0
votes

I have two h2o frames. The both h2o frames have common site_id and timestamp columns. I need to merge these frames by applying left join. site_id column is in type of int whereas timestamp is in type of time. I confirm that when I run the describe() command.

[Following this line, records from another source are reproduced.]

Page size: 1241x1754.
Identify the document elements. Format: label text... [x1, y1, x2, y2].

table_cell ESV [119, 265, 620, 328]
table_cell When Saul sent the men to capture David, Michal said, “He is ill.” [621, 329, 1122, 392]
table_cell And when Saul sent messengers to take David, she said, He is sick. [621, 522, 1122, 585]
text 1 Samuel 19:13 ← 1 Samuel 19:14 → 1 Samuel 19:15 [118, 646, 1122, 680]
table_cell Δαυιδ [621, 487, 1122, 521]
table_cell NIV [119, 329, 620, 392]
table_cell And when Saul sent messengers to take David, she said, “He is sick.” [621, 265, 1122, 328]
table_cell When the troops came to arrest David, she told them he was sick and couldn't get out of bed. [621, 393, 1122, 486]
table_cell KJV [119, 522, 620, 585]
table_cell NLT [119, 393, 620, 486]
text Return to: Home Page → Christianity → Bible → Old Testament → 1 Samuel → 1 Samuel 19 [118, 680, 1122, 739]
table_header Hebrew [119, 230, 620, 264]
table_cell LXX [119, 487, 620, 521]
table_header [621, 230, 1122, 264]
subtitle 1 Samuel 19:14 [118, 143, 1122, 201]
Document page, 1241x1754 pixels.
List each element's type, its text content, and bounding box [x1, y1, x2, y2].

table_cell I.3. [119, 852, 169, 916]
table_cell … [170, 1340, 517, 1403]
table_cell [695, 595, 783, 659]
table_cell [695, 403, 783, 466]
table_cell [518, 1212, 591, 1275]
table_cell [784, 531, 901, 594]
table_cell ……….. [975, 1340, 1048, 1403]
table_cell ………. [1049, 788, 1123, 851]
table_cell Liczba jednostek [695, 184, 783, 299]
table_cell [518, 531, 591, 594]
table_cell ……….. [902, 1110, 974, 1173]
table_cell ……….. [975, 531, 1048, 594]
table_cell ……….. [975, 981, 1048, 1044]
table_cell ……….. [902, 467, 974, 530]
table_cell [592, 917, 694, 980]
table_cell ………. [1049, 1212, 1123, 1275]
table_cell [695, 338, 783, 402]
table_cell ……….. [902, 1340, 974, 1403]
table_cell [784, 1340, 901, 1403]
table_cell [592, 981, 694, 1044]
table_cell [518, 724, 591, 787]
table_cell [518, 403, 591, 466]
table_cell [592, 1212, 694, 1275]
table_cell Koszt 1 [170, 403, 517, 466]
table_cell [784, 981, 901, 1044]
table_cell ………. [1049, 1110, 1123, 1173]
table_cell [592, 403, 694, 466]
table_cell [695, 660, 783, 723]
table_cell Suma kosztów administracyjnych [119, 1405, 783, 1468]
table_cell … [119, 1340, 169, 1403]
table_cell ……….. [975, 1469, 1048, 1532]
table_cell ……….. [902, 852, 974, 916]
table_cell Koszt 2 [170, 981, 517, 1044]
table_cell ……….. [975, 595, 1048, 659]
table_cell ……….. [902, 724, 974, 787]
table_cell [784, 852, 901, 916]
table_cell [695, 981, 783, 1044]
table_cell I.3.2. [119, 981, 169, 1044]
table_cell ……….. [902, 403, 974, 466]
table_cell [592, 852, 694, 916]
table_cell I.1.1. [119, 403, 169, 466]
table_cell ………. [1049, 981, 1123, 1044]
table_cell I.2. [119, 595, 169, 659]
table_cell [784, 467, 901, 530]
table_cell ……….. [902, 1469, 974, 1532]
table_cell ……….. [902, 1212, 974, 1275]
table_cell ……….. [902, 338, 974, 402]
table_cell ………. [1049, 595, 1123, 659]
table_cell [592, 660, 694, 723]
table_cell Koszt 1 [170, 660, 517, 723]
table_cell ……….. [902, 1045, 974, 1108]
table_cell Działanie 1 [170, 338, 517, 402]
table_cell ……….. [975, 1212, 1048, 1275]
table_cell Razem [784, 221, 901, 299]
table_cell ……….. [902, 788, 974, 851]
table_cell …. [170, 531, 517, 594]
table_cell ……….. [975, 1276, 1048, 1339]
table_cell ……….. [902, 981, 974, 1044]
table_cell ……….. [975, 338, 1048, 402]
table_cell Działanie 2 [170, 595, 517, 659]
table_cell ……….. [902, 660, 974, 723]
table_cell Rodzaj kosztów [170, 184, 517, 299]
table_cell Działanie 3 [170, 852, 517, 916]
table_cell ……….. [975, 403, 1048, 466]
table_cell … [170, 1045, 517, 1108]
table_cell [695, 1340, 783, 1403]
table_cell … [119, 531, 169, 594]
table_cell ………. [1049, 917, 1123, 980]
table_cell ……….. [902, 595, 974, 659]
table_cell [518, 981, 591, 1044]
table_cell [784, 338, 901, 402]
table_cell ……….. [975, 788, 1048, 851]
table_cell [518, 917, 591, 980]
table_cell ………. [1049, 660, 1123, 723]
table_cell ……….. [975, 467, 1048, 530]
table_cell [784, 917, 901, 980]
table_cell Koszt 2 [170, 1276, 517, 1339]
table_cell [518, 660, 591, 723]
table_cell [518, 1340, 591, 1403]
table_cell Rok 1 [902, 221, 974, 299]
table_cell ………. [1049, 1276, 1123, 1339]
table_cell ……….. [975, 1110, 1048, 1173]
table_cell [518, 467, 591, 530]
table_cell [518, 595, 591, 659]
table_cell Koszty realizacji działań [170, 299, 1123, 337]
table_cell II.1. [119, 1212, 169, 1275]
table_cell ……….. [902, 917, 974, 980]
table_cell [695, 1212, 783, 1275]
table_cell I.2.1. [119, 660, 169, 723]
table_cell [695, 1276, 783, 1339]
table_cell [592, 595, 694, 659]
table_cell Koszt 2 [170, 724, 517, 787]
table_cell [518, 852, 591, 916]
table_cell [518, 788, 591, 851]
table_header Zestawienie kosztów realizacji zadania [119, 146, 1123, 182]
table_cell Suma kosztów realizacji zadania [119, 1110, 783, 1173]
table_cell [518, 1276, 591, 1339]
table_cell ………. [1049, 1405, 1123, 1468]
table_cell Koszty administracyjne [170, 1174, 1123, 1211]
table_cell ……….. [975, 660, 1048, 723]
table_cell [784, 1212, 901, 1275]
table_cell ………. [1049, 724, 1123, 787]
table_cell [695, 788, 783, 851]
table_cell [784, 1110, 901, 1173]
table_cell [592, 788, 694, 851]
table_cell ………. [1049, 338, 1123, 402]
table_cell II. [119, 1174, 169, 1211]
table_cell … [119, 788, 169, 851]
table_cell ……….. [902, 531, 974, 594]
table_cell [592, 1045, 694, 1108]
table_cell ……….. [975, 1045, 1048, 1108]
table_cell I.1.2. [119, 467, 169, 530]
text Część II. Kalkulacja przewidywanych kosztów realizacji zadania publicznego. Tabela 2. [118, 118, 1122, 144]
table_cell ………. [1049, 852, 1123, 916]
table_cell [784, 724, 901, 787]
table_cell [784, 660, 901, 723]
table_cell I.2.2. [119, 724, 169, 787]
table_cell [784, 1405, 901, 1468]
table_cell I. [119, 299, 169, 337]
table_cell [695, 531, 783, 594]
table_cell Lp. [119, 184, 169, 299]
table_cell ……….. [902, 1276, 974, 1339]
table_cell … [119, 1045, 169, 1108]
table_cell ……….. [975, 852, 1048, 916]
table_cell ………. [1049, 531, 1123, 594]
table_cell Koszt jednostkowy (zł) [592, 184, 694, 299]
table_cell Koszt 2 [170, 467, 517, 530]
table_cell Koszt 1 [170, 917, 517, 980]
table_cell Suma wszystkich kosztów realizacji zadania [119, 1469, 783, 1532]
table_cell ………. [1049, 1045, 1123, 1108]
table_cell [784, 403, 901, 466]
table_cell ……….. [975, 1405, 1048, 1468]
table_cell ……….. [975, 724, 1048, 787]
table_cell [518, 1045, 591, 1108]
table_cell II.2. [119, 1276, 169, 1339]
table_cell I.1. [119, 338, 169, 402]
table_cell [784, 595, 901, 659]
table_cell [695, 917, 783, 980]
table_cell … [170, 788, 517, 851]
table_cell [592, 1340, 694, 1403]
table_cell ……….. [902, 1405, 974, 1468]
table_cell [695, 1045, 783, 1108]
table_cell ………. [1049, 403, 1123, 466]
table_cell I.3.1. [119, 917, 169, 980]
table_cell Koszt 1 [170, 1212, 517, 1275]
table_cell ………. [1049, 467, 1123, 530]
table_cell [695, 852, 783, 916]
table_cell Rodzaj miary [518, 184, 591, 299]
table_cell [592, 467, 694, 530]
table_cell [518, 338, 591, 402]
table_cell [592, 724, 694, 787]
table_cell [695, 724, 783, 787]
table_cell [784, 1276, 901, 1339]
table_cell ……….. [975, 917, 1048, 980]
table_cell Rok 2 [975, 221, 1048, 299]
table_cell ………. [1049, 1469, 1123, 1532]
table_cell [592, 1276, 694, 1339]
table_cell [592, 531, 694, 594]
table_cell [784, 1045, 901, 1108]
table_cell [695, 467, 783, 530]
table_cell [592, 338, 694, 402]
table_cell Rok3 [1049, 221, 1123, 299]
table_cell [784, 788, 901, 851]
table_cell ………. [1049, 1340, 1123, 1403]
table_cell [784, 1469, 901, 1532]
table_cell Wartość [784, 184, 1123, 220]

df = h2o.H2OFrame.merge(df1, df2, by_x = ["site_id", "timestamp"], by_y=["site_id", "timestamp"])
df.head()

This returns the following error.

H2OResponseError: Server error java.lang.IllegalArgumentException:
Error: Merging columns must be the same type, column building_id found types Time and Numeric Request: POST /99/Rapids data: {'ast': "(tmp= py_7_sid_aff9 (merge py_4_sid_aff9 weather_train.hex False False [2 4] [0 1] 'auto'))", 'session_id': '_sid_aff9'}

The data set I am using can be accessed from the link https://www.kaggle.com/c/ashrae-energy-prediction

1
h2o version is '3.26.0.3'johncasey

1 Answers

0
votes

I've found a workaround. I firstly join two h2o frames with the first column. This causes to duplicate columns. After then, I filter just rows have same timestamp value in t1 and t2 columns.

train_meta_df.columns[2] = "t1" #rename timestamp column
weather_train_df.columns[1] = "t2"

df = h2o.H2OFrame.merge(df1, df2, by_x = ["site_id"], by_y=["site_id"])
df = df[df["t1"] == df["t2"]]

Still, I believe this is a bug to be fixed.